本当はめちゃくちゃ怖かった。でも、アレックスの前で怯えた姿を見せるわけにはいかなかった。アメリ・ハーツスピアはこんなことではたぶん動揺しない。

 まあ――でもどうせ、こうなるだろうことはわかっていた。本当だ。

 奴隷の美少女を助けるために、国相手に喧嘩を吹っ掛けてくるような間抜けなお人良しに、私の言葉なんて届くわけがない。彼の言葉が私に届かないのと同じように。

 私が彼と会った理由はただ単に相手のことを「視て」おくこと。

 おかげで、相手が持ってるチート能力は把握した。これでいざと言うときには対策が立てられる。

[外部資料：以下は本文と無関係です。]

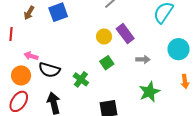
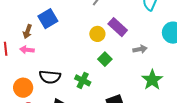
brown arrow: (29, 13) -> (27, 32), moved
pink arrow: (31, 56) -> (27, 50), moved

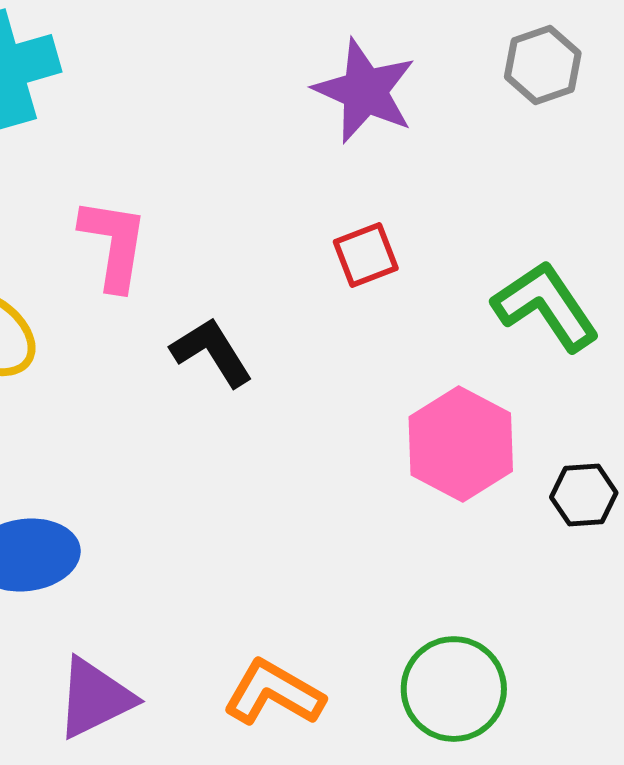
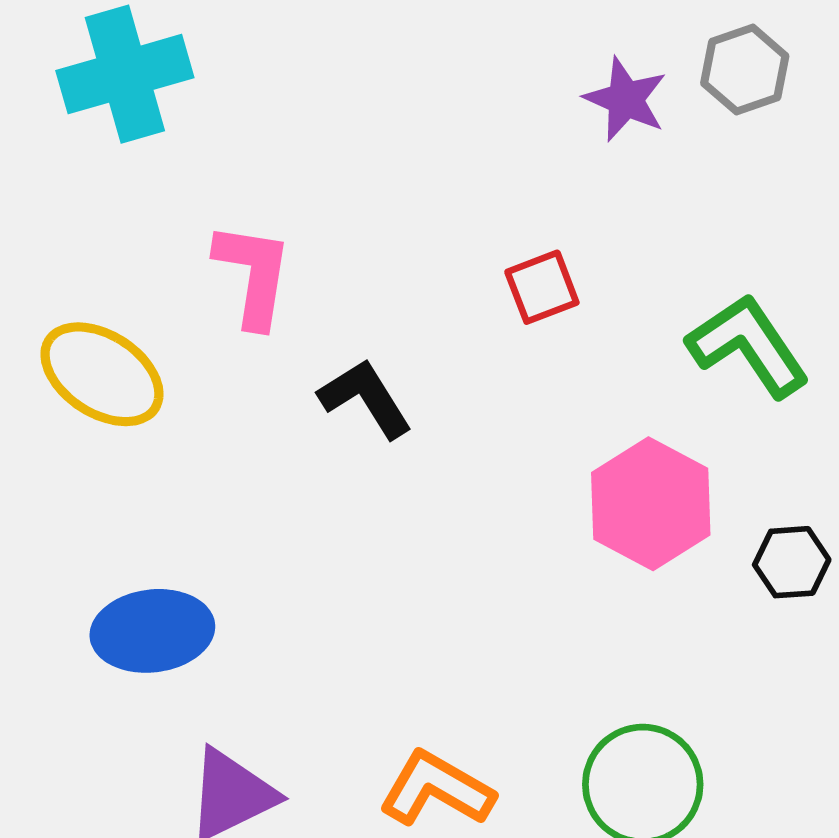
purple star: (365, 91) -> (626, 99), moved, size x0.7

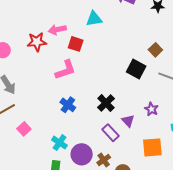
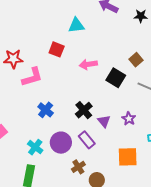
pink arrow: (57, 30) -> (88, 64), moved
red star: (37, 42) -> (13, 59), moved
pink L-shape: (65, 70) -> (32, 77), moved
purple triangle: (128, 121) -> (104, 121), moved
purple circle: (82, 154) -> (61, 143), moved

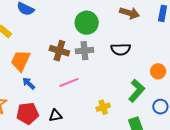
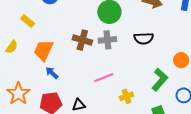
pink line: (69, 82) -> (104, 78), moved

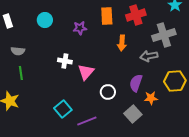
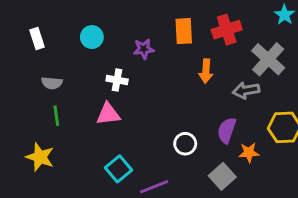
gray cross: (164, 35) -> (268, 59), turned -30
white cross: (65, 61) -> (117, 80), moved
pink triangle: (86, 72) -> (108, 114), moved, turned 42

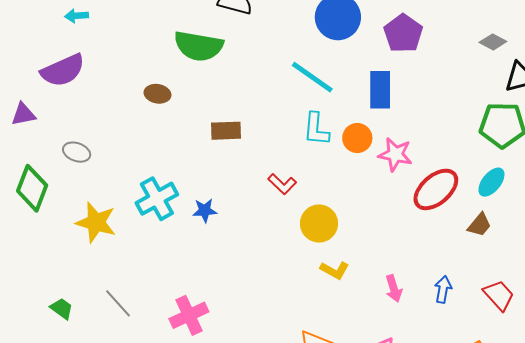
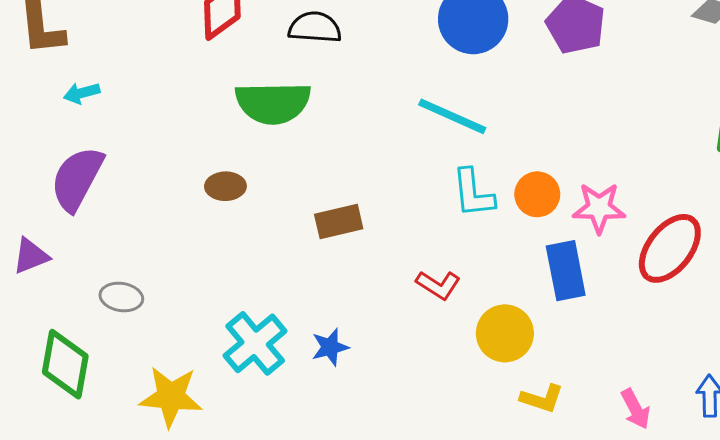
purple semicircle: (63, 70) -> (77, 179), turned 153
blue rectangle: (380, 90) -> (566, 271), moved

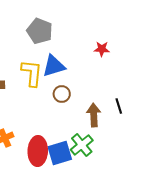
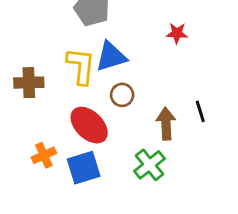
red ellipse: (38, 151) -> (89, 125), moved, turned -48
blue square: (60, 153) -> (84, 168), moved

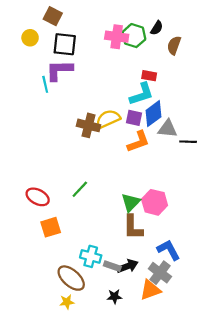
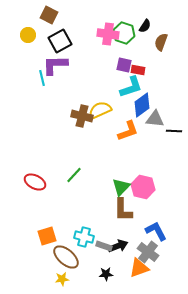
black square: (65, 44) -> (60, 41), turned -35
purple square: (134, 118) -> (124, 65), moved
orange square: (51, 227) -> (47, 236), moved

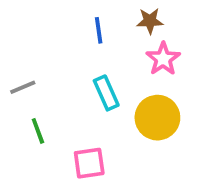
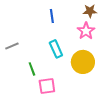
brown star: (150, 21) -> (90, 11), moved
green line: (38, 131) -> (32, 69), moved

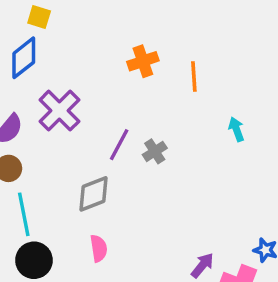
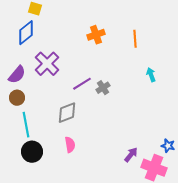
orange line: (194, 77) -> (135, 39), moved
purple line: (119, 145) -> (82, 84), turned 30

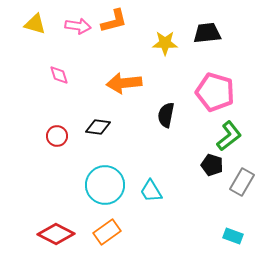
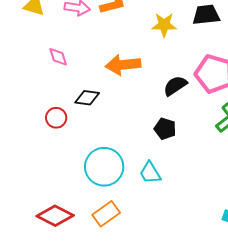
black semicircle: (166, 115) -> (175, 86), moved, turned 45
black diamond: (98, 127) -> (87, 98), moved
black pentagon: (212, 165) -> (165, 129), moved

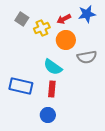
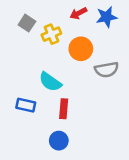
red arrow: (64, 19) -> (78, 13), moved
cyan semicircle: (53, 67) -> (50, 82), moved
blue rectangle: (21, 86) -> (26, 105), size x0.7

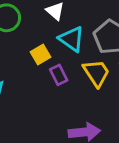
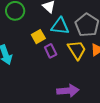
cyan triangle: (72, 39) -> (60, 26), turned -30

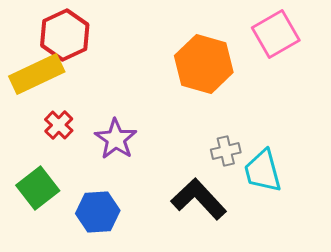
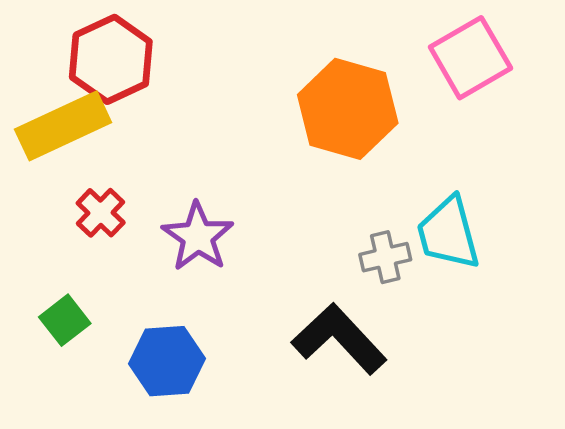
cyan trapezoid: (263, 171) -> (448, 233), moved
green square: (38, 188) -> (65, 320), size x0.7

 やっぱ自分は地獄に落ちるな、と私はちょっと自嘲する。


      □□□


 宿に泊まる勇者一行に再び合流したとき、バットの奴は相変わらず仲間の美少女たちの輪から離れたところで、一人寂しく馬の世話をしていた。


「よーす」


 と声を掛けたところ、


「おう」


 と片手を挙げて返事をしてきて、その緩さにちょっとほっとする。まあ、いまいち萌えないことを除けば、そう悪い奴ではない。

 だからだろうか。

 私は、何となく、バットに聞いてみる。


「ねえ、あんたさ。奴隷欲しい?」


「は?」


 と、馬に水を掛けてやるためバケツを持った姿勢のままでバットは止まり、首をちょっと傾げて聞いてくる。


「何で奴隷?」


「いや、異世界だし」


「あー」


 と、バットはそれで納得したらしい。ばしゃあ、と馬に水を掛けてやりながら、うーん、と言う。


「いやでも、考えたことねえな」


「美少女のことしか考えてねーしな」


「うるせえ」


「ところで第七国って奴隷の一大産地なんだけれど」


「おい言い方」


「繕ったってしょうがねえだろ――ぶっちゃけ、現状だと奴隷が売れないと維持できねーんよ。うちの財政」


「酷くねえか? それ?」


「酷いし、良いか悪いかで言やー、そりゃ悪いだろうけどさー。でも、何するにしたって金は必要だしさ。それに、今いきなり奴隷制廃止とか言ったって奴隷の方が困るんよ」


「何で」


「だって、仮に私が上からいきなり『今日から奴隷制廃止です。さあ君たちは自由でござい』って言ったって困るでしょ。まるっと路頭に迷うだけでしょそれ。施設で教育受けてる子たちも含めて全員」


「あ」


 と、バットは間の抜けた声を上げる。


「確かに、それもそうか」


「路頭に迷った元奴隷の人を国で支援するにしたってさ、それこそやっぱり金がいるわけで――まあ、よろしくないことになるよね。そもそもこの世界、そこまで社会福祉の概念馴染んでねーだろーし」


「じゃあ、何もできないのか」


「いや、できないことはない。例えば、奴隷が市民になれる制度を作るとか。今やってる教育の水準をさらに上げて、奴隷がもっと高度な仕事に従事できるようにするとか。奴隷に独自の資産を持つ権利を与えるとか――そういうことを積み重ねていって、奴隷全体の地位を向上させていって、その内、奴隷自身が自分たちの権利を主張し始めたところでようやっとスタートライン」


 たぶんそこから先はもっと長いだろうけれど、と私は心の隅っこで思う。


「……何にせよ、百年とか余裕で掛かるだろうね。ちょっとばかし改革したくらいじゃ無理だし、私が生きてる間でも絶対無理」


「はー。成る程」


 と、バットの奴は半分ぐらい分かってなさそうな顔で頷いて、私に言う。


「お前、伊達に眼鏡掛けてるわけじゃなかったんだな」


「てめー」


 ふざけたことを言ってきやがってので、思いっきり睨んでやると、バットはこちらを見返してきて、それから尋ねてきた。


「なあ――お前、なんかあったか?」


「へ?」


「いや、だって、いつもあれだろ。そんな頭良さそうで難しい話、俺相手にしないだろ。なんか、珍しいからさ」


「…………」


 私はちょっと黙った。

 そのまま黙っているべきだと理性が告げる。

 でも、それはちょっと無理だった。

 ぽつんぽつん、と私は言う。


「今の話さ――本当は、別の人に聞いてもらいたくて考えたんだけど」


「ああ、そうなのか」


「でも、最後まで聞いて貰えなくて――私も、その、もう少し言い方に気を付ければ良かったんだけど――その人、途中で、怒って帰っちゃって」


「そっか」


「……割と、一生懸命考えたのに」


「うん」


「だから誰かに、こうやって、ちゃんと聞いてもらいたくてさ」


 そこまで言ったところで、私は何だかひどく気恥ずかしくなってきた。

 視線を逸らしつつ、言う。


「えっと、その、ごめん。……ありがと」


「いいよ別に。減るもんじゃねえし」


「本当はさ」


 と、止せばいいのに、私はそんなことを言った。


「私、本当は、奴隷のことなんてどうでもいいんだ。ひでーと思わね?」


「そりゃまあ、酷いっちゃ酷いけど」


「だってさ、そんなこと言われたって困るもんよ。私、元々は政治家でもなんでもない、ただちょっと小賢しいだけの女子高生だし――奴隷解放とか、ぶっちゃけちょっと無理」


「だよなあ」


 と、バットはちょっと笑う。


「俺もちょっと何度か転生してチート貰ってるだけで、元々は、ただの引きこもりだからなあ」


「でも、あんたって意外とさ――」


 と私は言いかけて、続く言葉が上手く出てこず、結局諦めて、こう告げる。


「――んにゃ。何でもねーわ」


「何だそれ」


 と、いまいち萌えないそいつは、ちょっと呆れた顔をした。


      □□□


 小賢しかった私が予想していた通り、私はやっぱりそれほど大した美少女じゃなくて、だからある地点で、ぴたり、と仕事に行き詰まった。

 そんな状態が一年ほど続いたある日、母は私を綺麗さっぱりその業界から引退させた。


「これから、貴方は普通の女の子よ」


 と、母は言った。笑顔で。

 私は流行から外れた地味な服を着るようになり、髪を自分でカットするようになり、誰かに対して自分を演ずる必要も無くなって、それからコンタクトを外して眼鏡を取り戻した。

 私は美少女ではなくなった。

 そして、母はというと、それから家に寄りつかなくなった。私の仕事先で出会った、テレビとかでよく見る男性と交際しているのだ、ということはわかっていた。

 ああ、やっぱり無駄になったな。

 と、広くて高くて部屋数が無駄に多いマンションの一室で、母が無造作に置いていった現金とクレジットカードを頼りに一人暮らしをしつつ、私は思った。

 私は小賢しかったから、何が起こったのかは、もちろんよくわかっていた。父に離婚を言い渡したときと同じこと。

 とても単純なことだった。


 私は――母に、飽きられたのだった。